Could you give the records below again exactly as they stand?

### Data to process

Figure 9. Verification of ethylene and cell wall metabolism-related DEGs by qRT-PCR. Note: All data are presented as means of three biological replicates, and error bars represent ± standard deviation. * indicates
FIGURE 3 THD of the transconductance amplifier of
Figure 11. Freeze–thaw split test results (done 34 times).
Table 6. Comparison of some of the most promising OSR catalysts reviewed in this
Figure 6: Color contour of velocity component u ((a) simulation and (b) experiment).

######

Answer
Figure 9. Verification of ethylene and cell wall metabolism-related DEGs by qRT-PCR. Note: All data are presented as means of three biological replicates, and error bars represent ± standard deviation. * indicates
FIGURE 3 THD of the transconductance amplifier of
Figure 11. Freeze–thaw split test results (done 34 times).
Table 6. Comparison of some of the most promising OSR catalysts reviewed in this
Figure 6: Color contour of velocity component u ((a) simulation and (b) experiment).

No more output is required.